競合他社が容易に真似できない競争力とは? その3

今回も決定的競争力について書きたいと思います。

決定的とは、競合他社が容易に真似できないという意味であり、一般的な競争優位性とは異なることを、前回と前々回で書きました。

今回も前回と同じ以下の受注生産型の製造業の例を使います。

①平均供給リードタイムが1か月間の受注製品(MTO)の市場。
②価格や品質は、他のサプライヤーと比べ、大きな差がない。
③お客様は、納期短縮を強く望んでいる。

決定的競争力を得るにはリードタイムを半減させるだけでは不十分で、もう少し工夫必要だと前回書きました。

それは、納期半減が本来は魅力的でも、業界標準からとかけ離れ過ぎているため、にわかには信じられず、ただの「ウマすぎる」話に感じられてしまう可能性があるからです。

また、「ウマすぎる」提案を受け入れてもらえるお客様がいるとしても、営業担当者の力量の違いによる売り損じや、従来通りの値引きに頼る売り方により、せっかく獲得した能力(今回の例では、リードタイム半減)を上手く利益の増大につなげられないことが多々あります。

とはいえ、当社の営業力は強力なので、後は営業に任せてくれといった声が聞こえてきそうです。

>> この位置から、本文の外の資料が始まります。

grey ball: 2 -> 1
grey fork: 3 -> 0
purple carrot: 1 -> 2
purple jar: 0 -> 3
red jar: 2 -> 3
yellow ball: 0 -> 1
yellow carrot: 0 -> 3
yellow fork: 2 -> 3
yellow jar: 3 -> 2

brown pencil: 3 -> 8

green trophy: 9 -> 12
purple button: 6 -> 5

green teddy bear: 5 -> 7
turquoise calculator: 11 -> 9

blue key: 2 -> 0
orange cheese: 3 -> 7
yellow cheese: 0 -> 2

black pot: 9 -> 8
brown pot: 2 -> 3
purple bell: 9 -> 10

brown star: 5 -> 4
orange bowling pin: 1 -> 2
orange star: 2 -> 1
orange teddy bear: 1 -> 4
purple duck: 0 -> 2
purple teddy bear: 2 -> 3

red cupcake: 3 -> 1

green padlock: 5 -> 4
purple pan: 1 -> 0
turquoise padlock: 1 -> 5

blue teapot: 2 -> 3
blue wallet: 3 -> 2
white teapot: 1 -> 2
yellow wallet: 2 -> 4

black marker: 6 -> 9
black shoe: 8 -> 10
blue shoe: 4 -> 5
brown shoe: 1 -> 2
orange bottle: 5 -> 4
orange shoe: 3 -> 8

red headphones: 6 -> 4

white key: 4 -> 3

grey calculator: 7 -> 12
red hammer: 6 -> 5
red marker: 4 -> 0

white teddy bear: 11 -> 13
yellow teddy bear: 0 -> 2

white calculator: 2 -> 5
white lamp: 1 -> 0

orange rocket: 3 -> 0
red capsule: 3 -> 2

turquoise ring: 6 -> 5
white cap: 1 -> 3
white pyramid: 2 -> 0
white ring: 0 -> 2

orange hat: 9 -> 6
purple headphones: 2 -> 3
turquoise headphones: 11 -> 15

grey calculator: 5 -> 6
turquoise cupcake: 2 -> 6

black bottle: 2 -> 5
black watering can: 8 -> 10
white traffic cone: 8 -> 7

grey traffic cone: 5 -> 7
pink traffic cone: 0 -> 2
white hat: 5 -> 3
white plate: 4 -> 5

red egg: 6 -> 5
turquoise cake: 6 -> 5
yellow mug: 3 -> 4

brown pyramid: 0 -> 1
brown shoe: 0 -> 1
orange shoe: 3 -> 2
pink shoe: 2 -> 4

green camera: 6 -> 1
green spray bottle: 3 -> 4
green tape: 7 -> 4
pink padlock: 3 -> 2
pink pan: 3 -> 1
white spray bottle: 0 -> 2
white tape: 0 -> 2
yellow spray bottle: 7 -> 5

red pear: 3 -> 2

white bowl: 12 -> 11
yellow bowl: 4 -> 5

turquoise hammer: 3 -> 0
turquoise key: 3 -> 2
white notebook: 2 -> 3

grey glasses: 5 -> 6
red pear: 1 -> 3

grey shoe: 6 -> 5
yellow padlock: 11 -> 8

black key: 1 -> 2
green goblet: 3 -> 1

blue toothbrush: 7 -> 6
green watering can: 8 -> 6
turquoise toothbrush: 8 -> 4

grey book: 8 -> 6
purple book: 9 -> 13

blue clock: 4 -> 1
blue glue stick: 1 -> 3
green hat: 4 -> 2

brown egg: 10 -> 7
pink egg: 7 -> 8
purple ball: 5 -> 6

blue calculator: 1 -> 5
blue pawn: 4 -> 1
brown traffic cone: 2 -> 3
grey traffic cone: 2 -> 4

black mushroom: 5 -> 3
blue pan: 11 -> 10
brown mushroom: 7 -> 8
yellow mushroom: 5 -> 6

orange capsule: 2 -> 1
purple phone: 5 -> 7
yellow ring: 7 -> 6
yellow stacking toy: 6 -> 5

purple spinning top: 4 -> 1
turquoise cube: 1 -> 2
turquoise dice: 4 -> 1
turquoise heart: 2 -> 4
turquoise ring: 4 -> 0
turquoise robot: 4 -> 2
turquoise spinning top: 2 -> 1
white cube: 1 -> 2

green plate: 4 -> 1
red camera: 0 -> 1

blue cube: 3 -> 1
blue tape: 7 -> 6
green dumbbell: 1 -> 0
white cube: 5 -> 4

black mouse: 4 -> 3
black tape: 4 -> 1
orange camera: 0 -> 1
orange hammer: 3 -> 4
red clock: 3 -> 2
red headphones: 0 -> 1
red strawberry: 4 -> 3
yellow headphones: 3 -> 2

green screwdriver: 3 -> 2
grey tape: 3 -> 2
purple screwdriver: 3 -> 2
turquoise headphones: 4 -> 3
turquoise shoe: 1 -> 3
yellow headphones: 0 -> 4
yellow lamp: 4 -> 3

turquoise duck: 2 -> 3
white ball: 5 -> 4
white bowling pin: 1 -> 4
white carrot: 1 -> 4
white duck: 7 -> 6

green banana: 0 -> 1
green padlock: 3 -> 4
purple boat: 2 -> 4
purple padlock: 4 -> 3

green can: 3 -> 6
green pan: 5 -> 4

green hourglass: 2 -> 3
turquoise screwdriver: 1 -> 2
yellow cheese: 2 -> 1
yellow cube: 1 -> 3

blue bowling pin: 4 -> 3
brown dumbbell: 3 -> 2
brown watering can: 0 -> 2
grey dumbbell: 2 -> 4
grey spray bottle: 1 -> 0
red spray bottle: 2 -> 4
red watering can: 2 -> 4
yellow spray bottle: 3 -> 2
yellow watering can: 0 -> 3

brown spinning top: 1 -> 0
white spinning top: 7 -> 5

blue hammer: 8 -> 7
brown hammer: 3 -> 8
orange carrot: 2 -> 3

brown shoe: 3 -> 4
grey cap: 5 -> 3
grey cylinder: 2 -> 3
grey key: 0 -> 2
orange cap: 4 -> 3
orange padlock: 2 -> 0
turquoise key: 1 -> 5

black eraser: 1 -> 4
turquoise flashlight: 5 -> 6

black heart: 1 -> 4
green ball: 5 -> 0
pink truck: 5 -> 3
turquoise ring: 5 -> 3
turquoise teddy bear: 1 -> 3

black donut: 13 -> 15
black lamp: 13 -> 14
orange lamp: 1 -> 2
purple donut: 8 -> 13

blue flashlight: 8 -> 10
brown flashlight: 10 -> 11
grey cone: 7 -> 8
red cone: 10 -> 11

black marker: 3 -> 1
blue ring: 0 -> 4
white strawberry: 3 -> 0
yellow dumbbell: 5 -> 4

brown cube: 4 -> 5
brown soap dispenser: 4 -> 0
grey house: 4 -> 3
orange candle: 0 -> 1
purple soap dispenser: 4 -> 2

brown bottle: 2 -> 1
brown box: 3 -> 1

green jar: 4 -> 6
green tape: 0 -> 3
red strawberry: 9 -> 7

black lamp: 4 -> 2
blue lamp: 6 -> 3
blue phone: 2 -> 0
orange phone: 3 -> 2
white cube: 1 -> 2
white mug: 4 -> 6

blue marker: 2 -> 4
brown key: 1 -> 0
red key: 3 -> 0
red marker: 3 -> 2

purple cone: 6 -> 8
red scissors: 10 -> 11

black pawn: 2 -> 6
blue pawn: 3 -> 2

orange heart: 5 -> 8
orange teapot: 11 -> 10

確かに一般的な競争優位性であれば、これ以上策を練らなくても十分かもしれません。
従来の半分の納期だけでも、営業の武器になると思います。

しかし、一般的な競争優位性ではなく、決定的競争力を得るためには、もう少し考えを巡らせる必要があります。

 

[決定的競争力構築のカギ]

今回の例では、「納期を従来の半分にできたものの、あまりに「ウマすぎる」ため、かえってお客様になかなか信じてもらえない」という状況をなんとかする必要があります。
やはり提案を信じてもらう他はないのですが、それこそが非常に頭を悩ませ、だからこそ決定的競争力のカギになる部分です。

「では、どうすれば?」と興味がわいたところだと思いますが、これについては、また別の機会に紹介したいと思います。

お客様に「ウマすぎる」提案を確実に信用してもらえば、競合他社に対して、かなり有利になります。

ここまで来ると、売上や利益に大きく貢献することになります。
しかし、まだこれで安心してはいけません。

更にもう一手考えておく必要があります。
なぜならば、お客様のニーズを捉えた魅力的な提案を営業が行うようになると、従来では考えられない大量の受注が入り出すようになるからです。

皆様の今の状況からは考えられないかもしれませんが、TOCを導入した企業で良く見られる状況です。
受注の急増で工場は高負荷な状況になり、せっかく築いた内部能力が阻害される状況が起こる可能性が高くなるからです。

その時々の制約に対処していくことで、素早く継続的に決定的競争力を強固にしていきます。
競合他社に対して大きな優位性を作り上げたからといって、一安心して歩を緩めてしまっては、いずれ遠くない将来に追いつかれてしまいます。
そうではなく、獲得した優位性を更に成長していくための跳躍板として活用することにより、迅速で大きな成果を上げ続けることが可能になります。